» **Provided passage**:

######

- The Nuku'alofa Tonga Temple
- Interactive map of Nuku'alofa Tonga Temple
- Number: 23
- Dedication: 9 August 1983, by Gordon B. Hinckley
- Site: 1.2 acres (0.49 ha)
- Floor area: 21,184 ft^{2} (1,968.1 m^{2})
- Official website • News & images

Church chronology
| ← Apia Samoa Temple | Nuku'alofa Tonga Temple | → Santiago Chile Temple |

Additional information
- Announced: 2 April 1980, by Spencer W. Kimball
- Groundbreaking: 18 February 1981, by Spencer W. Kimball
- Open house: 19–30 July 1983 29 September–20 October 2007
- Rededicated: 4 November 2007, by Russell M. Nelson
- Current president: Sione Tatafu Angakehe Tafuna
- Designed by: Emil B. Fetzer
- Location: Nukuʻalofa, Tonga
- Coordinates: 21°9′45.21960″S 175°16′20.35200″W﻿ / ﻿21.1625610000°S 175.2723200000°W
- Exterior finish: "R-wall" exterior finish and insulation system on concrete block; roof covered by split cedar shake shingles.
- Baptistries: 1
- Ordinance rooms: 2 (stationary)
- Sealing rooms: 3
- Clothing rental: Yes
- Notes: The Tongan temple was rededicated 4 November 2007 following remodeling that began in June 2006.

= Nuku'alofa Tonga Temple =

LDS Temple in Nuku'alofa, Tonga

The Nukuʻalofa Tonga Temple is a temple of the Church of Jesus Christ of Latter-day Saints in Nukuʻalofa, Tonga. It was announced on April 2, 1980, by church president Spencer W. Kimball during a news conference. It is the first in Tonga and the 23rd operating temple worldwide. A groundbreaking ceremony was held on February 18, 1981. The temple was dedicated on August 9, 1983, by Gordon B. Hinckley, a counselor in the First Presidency. It has a single spire with a statue of the angel Moroni on its top. After renovations in 2006 and 2007, the temple was rededicated on November 4, 2007, by Hinckley, who by then was serving as church president.

== History ==
The church was established in Tonga in 1891, when Brigham Smoot and Alva Butler arrived in Nukuʻalofa and received permission from King George Tupou I to preach. Over the following decades, Church schools were organized, local leadership developed, and membership steadily increased. The church's first meeting took place August, 1891, and the first meetinghouse was completed on January 24, 1892. The first Tongan convert, Alipate, was baptized in September 1892.

The church's missionaries were removed from Tonga multiple times, due to various events. In April 1897, with less than 15 baptisms in six years, the mission closed, and Tonga became a British protectorate on May 18, 1900. There was also the canceling of visas for foreign missionaries in 1922 (sending those who were non-natives home), and the sending home of missionaries surrounding the years of World War II, from 1940 to 1946. In 1946, the Book of Mormon was published in Tongan. The church's Liahona College was dedicated on September 9, 1953, and later became Liahona High School.

In January 1955, church president David O. McKay visited Tonga and expressed his vision for a temple to be built in the country. Three years later, in 1958, Tongan Saints participated in the first temple ordinances performed in their language following dedication of the New Zealand Temple. Continued growth led to the organization of the first stake in Nukuʻalofa in 1968, with Orson H. White as president, and the calling of Tonga Toutai Pāletu‘a as the first local mission president in 1974.

######

(Data excerpts)
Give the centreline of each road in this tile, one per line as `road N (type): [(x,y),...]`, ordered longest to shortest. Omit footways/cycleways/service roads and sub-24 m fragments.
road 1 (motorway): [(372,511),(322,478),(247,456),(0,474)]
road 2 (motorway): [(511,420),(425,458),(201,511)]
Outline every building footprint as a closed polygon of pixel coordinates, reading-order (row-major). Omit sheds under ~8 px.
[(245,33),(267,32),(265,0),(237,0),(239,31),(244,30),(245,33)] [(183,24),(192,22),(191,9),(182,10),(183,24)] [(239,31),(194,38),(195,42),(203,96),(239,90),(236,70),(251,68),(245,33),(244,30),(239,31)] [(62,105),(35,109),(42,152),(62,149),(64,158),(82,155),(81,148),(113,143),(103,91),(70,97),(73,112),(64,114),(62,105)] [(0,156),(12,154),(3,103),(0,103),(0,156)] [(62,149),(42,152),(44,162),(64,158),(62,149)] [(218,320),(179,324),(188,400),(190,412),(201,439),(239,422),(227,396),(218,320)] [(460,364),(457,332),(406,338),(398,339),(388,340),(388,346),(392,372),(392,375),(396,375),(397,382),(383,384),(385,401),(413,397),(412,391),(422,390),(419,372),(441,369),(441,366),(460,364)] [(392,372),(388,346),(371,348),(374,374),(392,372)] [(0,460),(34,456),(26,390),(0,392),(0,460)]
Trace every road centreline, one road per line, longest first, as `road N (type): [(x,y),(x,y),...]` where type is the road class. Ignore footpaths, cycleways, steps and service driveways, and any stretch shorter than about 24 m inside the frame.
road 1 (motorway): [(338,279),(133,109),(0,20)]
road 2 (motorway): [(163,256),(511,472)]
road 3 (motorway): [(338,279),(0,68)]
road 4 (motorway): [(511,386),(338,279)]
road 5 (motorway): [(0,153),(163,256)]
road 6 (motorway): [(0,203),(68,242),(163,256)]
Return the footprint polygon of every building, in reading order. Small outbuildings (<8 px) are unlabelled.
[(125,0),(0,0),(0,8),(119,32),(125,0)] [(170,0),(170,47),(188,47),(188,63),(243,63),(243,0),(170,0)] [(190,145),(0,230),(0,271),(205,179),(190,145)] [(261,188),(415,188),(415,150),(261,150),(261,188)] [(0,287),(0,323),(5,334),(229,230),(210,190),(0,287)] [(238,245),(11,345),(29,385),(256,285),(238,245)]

######

» **Problems and tasks**:
A - From the Tonga temple text, reproduce the part that opens with the words containing "LDS Temple in" and closes with "as church president.".
B - According to the Tonga temple text, in what year was the Book of Mormon published in Tongan?
C - For each statement, answer yes or no depending on whether it agrees with the Tonga temple text, and quote the words that decide it.
(i) The temple has two sealing rooms.
(ii) Remodeling of the temple began in June 2006.
(iii) David O. McKay visited Tonga in January 1958.
The material above comes from a separate source, not from the Tonga temple text.

» **Exercise answers**:
A -
LDS Temple in Nuku'alofa, Tonga

The Nukuʻalofa Tonga Temple is a temple of the Church of Jesus Christ of Latter-day Saints in Nukuʻalofa, Tonga. It was announced on April 2, 1980, by church president Spencer W. Kimball during a news conference. It is the first in Tonga and the 23rd operating temple worldwide. A groundbreaking ceremony was held on February 18, 1981. The temple was dedicated on August 9, 1983, by Gordon B. Hinckley, a counselor in the First Presidency. It has a single spire with a statue of the angel Moroni on its top. After renovations in 2006 and 2007, the temple was rededicated on November 4, 2007, by Hinckley, who by then was serving as church president.

B - 1946

C -
(i) No: "Sealing rooms: 3"
(ii) Yes: "following remodeling that began in June 2006"
(iii) No: "In January 1955, church president David O. McKay visited Tonga"